# [Task objective]
Pictures are to be left out. Copy exactly, and only, the lines from the start of the entries below to the line with "aus von uns", both included.

Page images and extracted text:
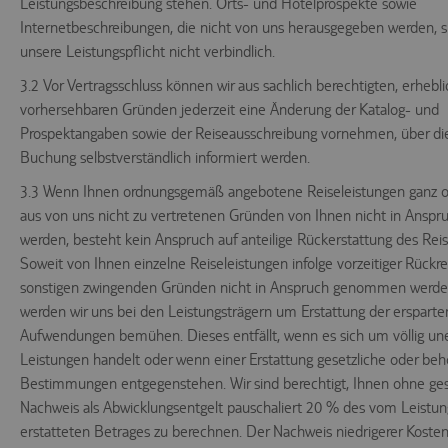
Leistungsbeschreibung stehen. Orts- und Hotelprospekte sowie
Internetbeschreibungen, die nicht von uns herausgegeben werden, s
unsere Leistungspflicht nicht verbindlich.
3.2 Vor Vertragsschluss können wir aus sachlich berechtigten, erhebl
vorhersehbaren Gründen jederzeit eine Änderung der Katalog- und
Prospektangaben sowie der Reiseausschreibung vornehmen, über die
Buchung selbstverständlich informiert werden.
3.3 Wenn Ihnen ordnungsgemäß angebotene Reiseleistungen ganz od
aus von uns nicht zu vertretenen Gründen von Ihnen nicht in Ans
werden, besteht kein Anspruch auf anteilige Rückerstattung des Reis
Soweit von Ihnen einzelne Reiseleistungen infolge vorzeitiger Rückre
sonstigen zwingenden Gründen nicht in Anspruch genommen werde
werden wir uns bei den Leistungsträgern um Erstattung der ersparte
Aufwendungen bemühen. Dieses entfällt, wenn es sich um völlig un
Leistungen handelt oder wenn einer Erstattung gesetzliche oder beh
Bestimmungen entgegenstehen. Wir sind berechtigt, Ihnen ohne ge
Nachweis als Abwicklungsentgelt pauschaliert 20 % des vom Leistun
erstatteten Betrages zu berechnen. Der Nachweis niedrigerer Kosten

# [Exercise answer]
Leistungsbeschreibung stehen. Orts- und Hotelprospekte sowie
Internetbeschreibungen, die nicht von uns herausgegeben werden, s
unsere Leistungspflicht nicht verbindlich.
3.2 Vor Vertragsschluss können wir aus sachlich berechtigten, erhebl
vorhersehbaren Gründen jederzeit eine Änderung der Katalog- und
Prospektangaben sowie der Reiseausschreibung vornehmen, über die
Buchung selbstverständlich informiert werden.
3.3 Wenn Ihnen ordnungsgemäß angebotene Reiseleistungen ganz od
aus von uns nicht zu vertretenen Gründen von Ihnen nicht in Ans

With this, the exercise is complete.